There is no need for a journalling component in this scenario because the external raft system does the journalling for you.

Note, the replication may be the slowest component of the system!

Integrated Raft Replication

In which raft is implemented in the same process as the "Real Business Logic."

In terms of Raft, replication is the business logic. Actually, you have multiple levels of business logic, or equivalently, multiple stages of business logic.

I'm going to use two input disruptors and two output disruptors for this to emphasize the separate business logic. You can combine, split, or rearrange to your heart's content. Or your profiler's content.

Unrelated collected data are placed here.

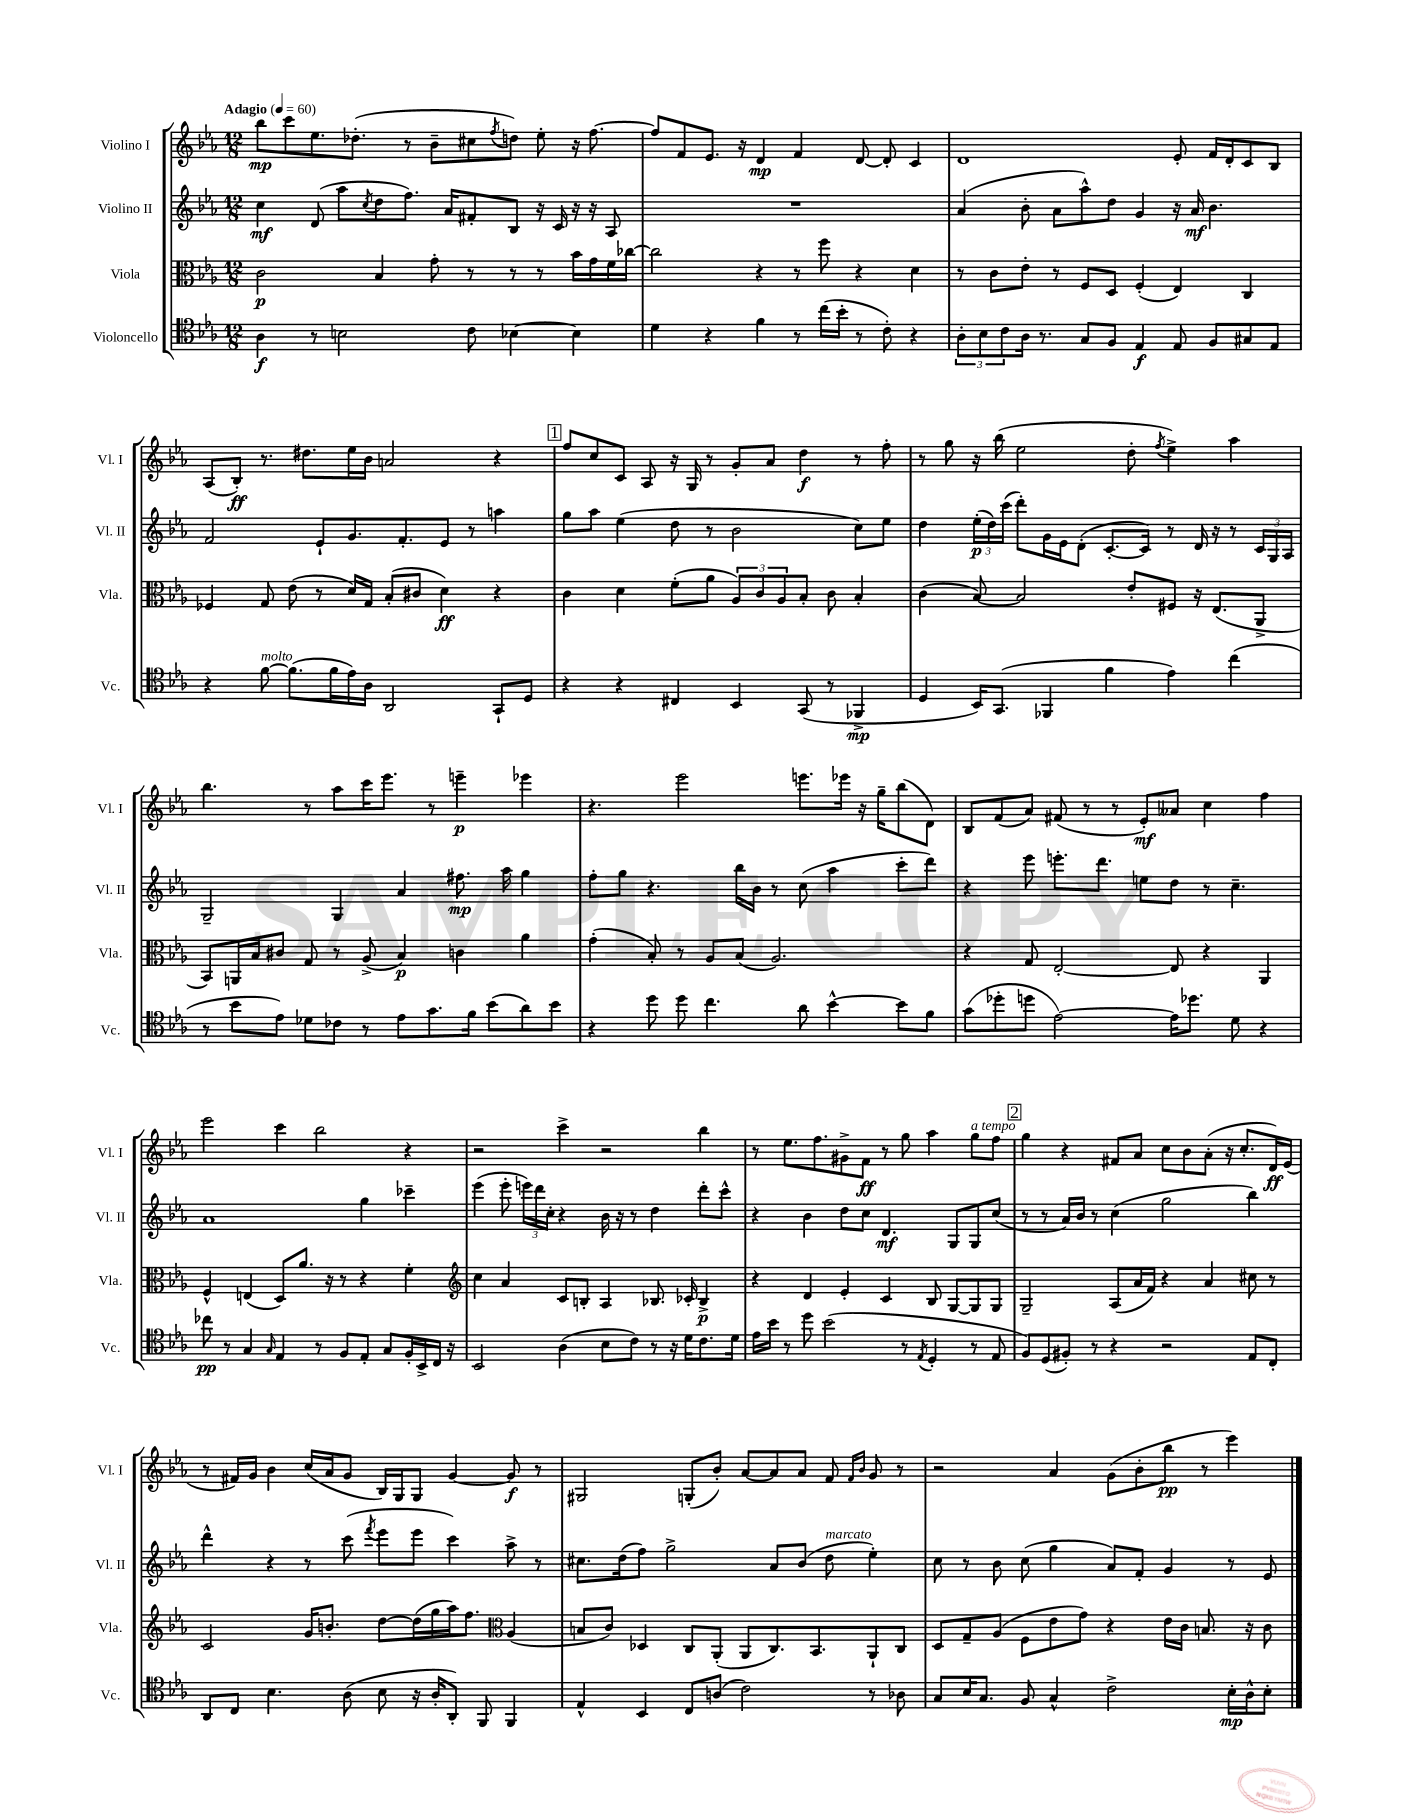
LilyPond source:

<<
\new StaffGroup <<
\new Staff = "s0" \with { instrumentName = "Violino I" shortInstrumentName = "Vl. I" } {
    \clef treble \key ees \major \numericTimeSignature \time 12/8 \tempo "Adagio" 4 = 60
    bes''8\mp c'''8 ees''8. des''8.-.( r8 bes'8-- cis''8 \acciaccatura { f''8 } d''8) ees''8-. r16 f''8.~ |
    f''8 f'8 ees'8. r16 d'4\mp f'4 d'8~ d'8-. c'4 |
    d'1 ees'8-. f'16 d'16-. c'8 bes8 |
    aes8( bes8-.\ff) r8. dis''8. ees''16 bes'16 a'2 r4 |
    \mark \markup { \box "1" } f''8 c''8 c'8 aes8 r16 g16 r8 g'8-. aes'8 d''4\f r8 f''8-. |
    r8 g''8 r16 bes''16( ees''2 d''8-. \acciaccatura { f''8 } ees''4->) aes''4 |
    bes''4. r8 aes''8 c'''16 ees'''8. r8 e'''4--\p ees'''4 |
    r4. ees'''2 e'''8. ees'''16 r16 g''16-- bes''8( d'8) |
    bes8 f'8( aes'8) fis'8( r8 r8 ees'8-.\mf) aeses'8 c''4 f''4 |
    ees'''2 c'''4 bes''2 r4 |
    r2 c'''4-> r2 bes''4 |
    r8 ees''8. f''8. gis'8-> f'8\ff r8 g''8 aes''4 g''8^\markup { \italic "a tempo" } f''8 |
    \mark \markup { \box "2" } g''4 r4 fis'8 aes'8 c''8 bes'8 aes'8-.( r16 c''8.-. d'16\ff) ees'16( |
    r8 fis'16) g'16 bes'4 c''16( aes'16 g'8 bes16) g16 g8 g'4~ g'8\f r8 |
    gis2 g8-.( bes'8-.) aes'8~ aes'8 aes'8 f'8 \grace { f'16 bes'16 } g'8 r8 |
    r2 aes'4 g'8( bes'8-. bes''8\pp r8 ees'''4) \bar "|." |
}
\new Staff = "s1" \with { instrumentName = "Violino II" shortInstrumentName = "Vl. II" } {
    \clef treble \key ees \major \numericTimeSignature \time 12/8
    c''4\mf d'8( aes''8 \acciaccatura { c''8 } d''8 f''8.) aes'16 fis'8-. bes8 r16 c'16 r16 r16 aes8 |
    R1. |
    aes'4( bes'8-. aes'8 aes''8-^) d''8 g'4 r16 aes'16\mf bes'4. |
    f'2 ees'8-! g'8. f'8.-. ees'8 r8 a''4 |
    \mark \markup { \box "1" } g''8 aes''8 ees''4( d''8 r8 bes'2 c''8) ees''8 |
    d''4 \tuplet 3/2 { ees''16-.\p( d''16) c'''16( } d'''8-.) g'16 ees'16 d'8-.( c'8.~-. c'16) r8 d'16 r16 r8 \tuplet 3/2 { c'16 g16 aes16 } |
    g2-- g4 aes'4 fis''8.\mp aes''16 g''4 |
    f''8-. g''8 r4. bes''16 bes'16 r8 c''8( aes''4 c'''8-. d'''8) |
    r4 ees'''8 e'''8.-. d'''8. e''8 d''8 r8 c''4.-- |
    aes'1 g''4 ces'''4-- |
    ees'''4( ees'''8-. \tuplet 3/2 { e'''16) d'''16 c''16-. } r4 bes'16 r16 r8 d''4 d'''8-. c'''8-^ |
    r4 bes'4 d''8 c''8 d'4.\mf g8 g8 c''8( |
    \mark \markup { \box "2" } r8 r8 aes'16) bes'16 r8 c''4( g''2 bes''4) |
    d'''4-^ r4 r8 c'''8( \acciaccatura { f'''8 } ees'''8 ees'''8 c'''4) aes''8-> r8 |
    cis''8. d''16( f''8) g''2-> aes'8 bes'8( d''8^\markup { \italic "marcato" } ees''4-.) |
    c''8 r8 bes'8 c''8( g''4 aes'8) f'8-. g'4 r8 ees'8 \bar "|." |
}
\new Staff = "s2" \with { instrumentName = "Viola" shortInstrumentName = "Vla." } {
    \clef alto \key ees \major \numericTimeSignature \time 12/8
    c'2\p bes4 g'8-. r8 r8 r8 bes'16 g'16 f'16 ces''16~ |
    ces''2 r4 r8 f''8 r4 d'4 |
    r8 c'8 ees'8-. r8 f8 d8 f4-.( ees4) c4 |
    fes4 g8 ees'8( r8 d'16) g16 bes8-.( cis'8 d'4\ff) r4 |
    \mark \markup { \box "1" } c'4 d'4 f'8-.( aes'8 \tuplet 3/2 { aes8) c'8 aes8 } bes8-. c'8 bes4-. |
    c'4( bes8~) bes2 ees'8-. fis8 r16 ees8.( aes,8-> |
    bes,8) a,16 bes16 cis'8 g8 r8 aes8->( bes4\p) c'4 aes'4 |
    g'4-.( bes8-.) r8 aes8 bes8( aes2.) |
    r4 g8 ees2~-. ees8 r4 aes,4 |
    f4-^ e4( d8) aes'8. r16 r8 r4 f'4-. |
    \clef treble c''4 aes'4 c'8 b8-. aes4 bes8. ces'16-. bes4->\p |
    r4 d'4 ees'4-. c'4 bes8 g8~ g8 g8 |
    \mark \markup { \box "2" } g2-- aes8( aes'16 f'16) r4 aes'4 cis''8 r8 |
    c'2 g'16 b'8.-. d''8~ d''16( g''16 aes''16) f''8. \clef alto aes4( |
    b8 c'8) des4 c8 aes,8-.( aes,8 c8.) bes,8. aes,8-! c8 |
    d8 g8-- aes8( f8 ees'8 g'8) r4 ees'16 c'16 b8. r16 c'8 \bar "|." |
}
\new Staff = "s3" \with { instrumentName = "Violoncello" shortInstrumentName = "Vc." } {
    \clef tenor \key ees \major \numericTimeSignature \time 12/8
    aes4\f r8 b2 c'8 bes4~ bes4 |
    d'4 r4 f'4 r8 c''16( bes'16-. r8 c'8-.) r4 |
    \tuplet 3/2 { aes8-. bes8 c'8 } aes16 r8. g8 f8 ees4\f ees8 f8 gis8 ees8 |
    r4 f'8~^\markup { \italic "molto" } f'8.( f'16 ees'16) aes16 aes,2 g,8-! d8 |
    \mark \markup { \box "1" } r4 r4 cis4 bes,4 g,8( r8 fes,4->\mp |
    d4 bes,16) g,8.( fes,4 f'4 ees'4) c''4( |
    r8 bes'8 ees'8) des'8 ces'8 r8 ees'8 g'8. f'16 bes'8( aes'8) bes'8 |
    r4 d''8 d''8 c''4. aes'8 bes'4~-^ bes'8 f'8 |
    g'8( des''8-. d''8 ees'2~) ees'16 des''8. d'8 r4 |
    ces''8\pp r8 g4 \grace { g16 } ees4 r8 f8 ees8-. g8 f16-. bes,16-> c16 r16 |
    bes,2 aes4( bes8 c'8) r8 r16 d'16 c'8. d'16 |
    ees'16 bes'16 r8 d''8 bes'2( r8 \acciaccatura { ees8 } d4-. r8 ees8 |
    \mark \markup { \box "2" } f8) d8( fis8-.) r8 r4 r2 ees8 c8-. |
    aes,8 c8 bes4. aes8( bes8 r16 aes16-. aes,8-.) f,8 f,4 |
    ees4-^ bes,4 c8 a8( c'2) r8 aes8 |
    g8 bes16 g8. f8 g4-^ c'2-> bes16-.\mp aes16-^ bes8-. \bar "|." |
}
>>
>>
\layout { \context { \Score \remove "Bar_number_engraver" } }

The first stage, as I mentioned, is Raft replication. Client events go into the Replication Input Disruptor. The Raft logic picks it up, perhaps in batches, and sends out to the Followers on the Replication Output Disruptor. All Raft messages also go into the Replication Input Disruptor. The Raft logic also picks these up and sends the appropriate responses to the appropriate Followers/Master on the Replication Output Disruptor).

A journaller component hangs off the Input Ring Buffer; it only has to handle certain types of messages as dictated by Raft. This will likely be the slowest part of the system.

When the data is considered replicated, it is moved to the second stage, via the "Real Business Logic" Input Disruptor. There it is processed, sent to the Client Outbound Disruptor, and then sent to one of your millions of happy paying customers.